Any negatives? I have to find something wrong, don't I? I prefer carrying the power bank on a caribiner clip on my belt, not in my pocket. Why? Personal preference - my pockets are usually filled with other things. The smallest caribiner clip I can find that will fit into the lanyard hole (and that's what it was designed for - not caribiner clips) is too small to keep the power bank safe on my belt - a push on the bottom of the power bank and it'll come off the belt - and even then, it's a tight fit for the clip in the hole.

View attachment 187015

Once, and only once out of charging both my Note 3 and my wife's Note 3 many times, I found one slight problem. The power bank has an on-off switch which, of course, you normally keep off. I started by plugging the cable into the phone, then turning the power bank on. As I said, only once, the power bank switched on, then it switched off immediately.
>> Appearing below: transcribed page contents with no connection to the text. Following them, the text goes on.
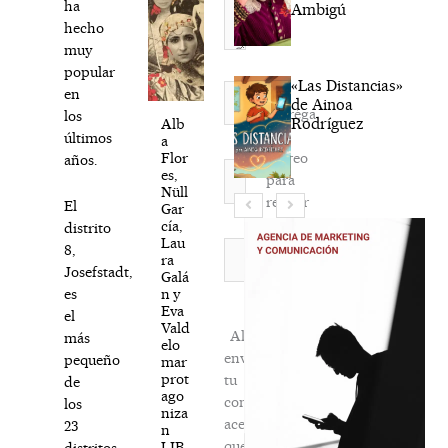
ha
Ambigú
hecho
muy
popular
«Las Distancias»
Nombre*
en
de Ainoa
Agréga
los
Rodríguez
Alb
mi
últimos
a
correo
Flor
años.
Correo
es,
para
electrónico*
Nüll
recibir
El
Gar
la
cía,
distrito
Lau
newsletter
Web
8,
ra
habitual
Josefstadt,
Galá
n y
es
Eva
el
Vald
Al
más
elo
enviar
pequeño
mar
prot
tu
de
ago
comentario,
los
niza
aceptas
23
n
que
LIB
distritos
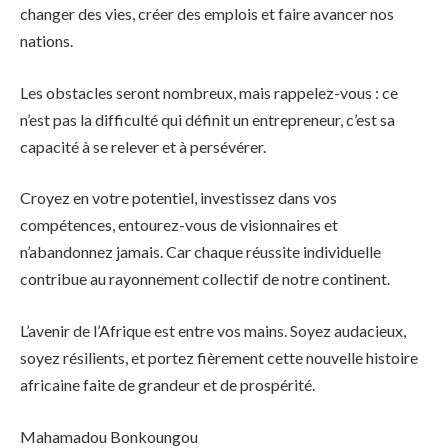
changer des vies, créer des emplois et faire avancer nos
nations.
Les obstacles seront nombreux, mais rappelez-vous : ce
n’est pas la difficulté qui définit un entrepreneur, c’est sa
capacité à se relever et à persévérer.
Croyez en votre potentiel, investissez dans vos
compétences, entourez-vous de visionnaires et
n’abandonnez jamais. Car chaque réussite individuelle
contribue au rayonnement collectif de notre continent.
L’avenir de l’Afrique est entre vos mains. Soyez audacieux,
soyez résilients, et portez fièrement cette nouvelle histoire
africaine faite de grandeur et de prospérité.
Mahamadou Bonkoungou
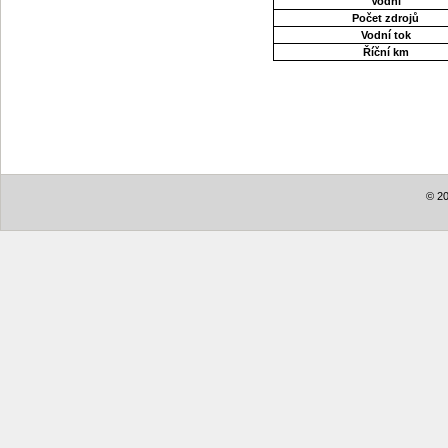
Vodní
Počet zdrojů
Vodní tok
Říční km
© 20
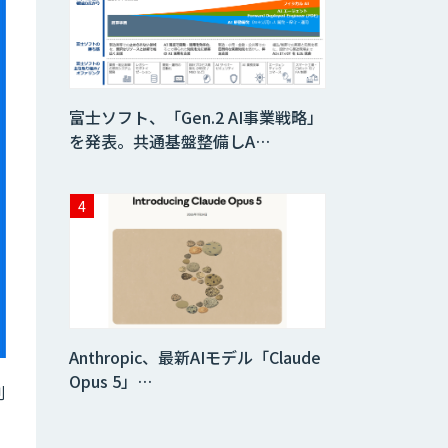
査）
異常検知AI
富士ソフト、「Gen.2 AI事業戦略」
需要予測＋業務最
を発表。共通基盤整備しA…
適化AIシステム
『KISS』
imprai ezCheck
JAPAN AI HR
Anthropic、最新AIモデル「Claude
Opus 5」…
削
miibo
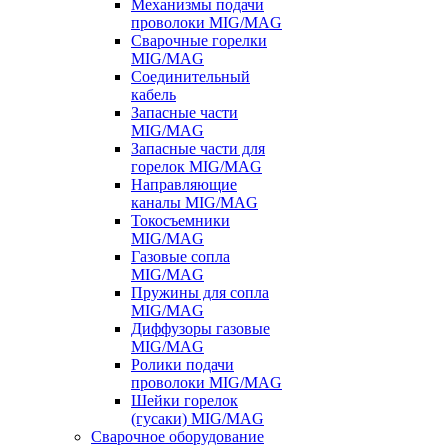
Механизмы подачи
проволоки MIG/MAG
Сварочные горелки
MIG/MAG
Соединительный
кабель
Запасные части
MIG/MAG
Запасные части для
горелок MIG/MAG
Направляющие
каналы MIG/MAG
Токосъемники
MIG/MAG
Газовые сопла
MIG/MAG
Пружины для сопла
MIG/MAG
Диффузоры газовые
MIG/MAG
Ролики подачи
проволоки MIG/MAG
Шейки горелок
(гусаки) MIG/MAG
Сварочное оборудование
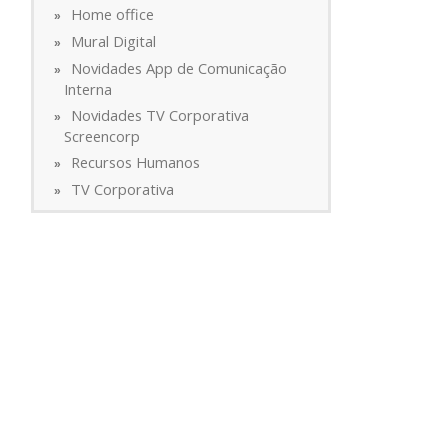
Home office
Mural Digital
Novidades App de Comunicação
Interna
Novidades TV Corporativa
Screencorp
Recursos Humanos
TV Corporativa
I unplugged it from the phone, turned it on, then plugged it in, and it charged the phone. I'm guessing it was the exact power level in the power bank and the exact power level in the phone that caused this. I doubt I'll ever see it again. (I still plug it in first, then turn it on, and it's worked every time.)

Boy, I had to dig for something, didn't I? It's solid, it's pretty water resistant by my test, it works, it's a very handy thing to have, and I'm complaining about 4mm more height on the little loop on top of the case. Sorry, but those are the only things I can find to complain about. Oh, and that I hope they come out with one with a capacity of about 15,000mAh that still fits in a pants pocket - and that I'm asked to review it.

This one wins the Rukbat Seal of "Get One". You'll find it at Coocheer's Amazon page if you want to order one. It's only $23.99 (which is cheaper than I've seen a lot of power banks of the same capacity in cheap plastic cases selling for), so if you don't have Amazon Plus, add something else you need for at least $11.01 and you'll get free shipping from Amazon.

If you order it by July 31, 2015, and use code 8VRGSYJ3, you'll get 15% off. That's $20.39 for 7,500mAh of portable Sherman Tank power.

Edit: Sorry, people, July is gone, so it's back to $23.95.

And if anyone knows of a really thin caribiner clip with a good spring that can clip on to a 1" wide belt, please post a link.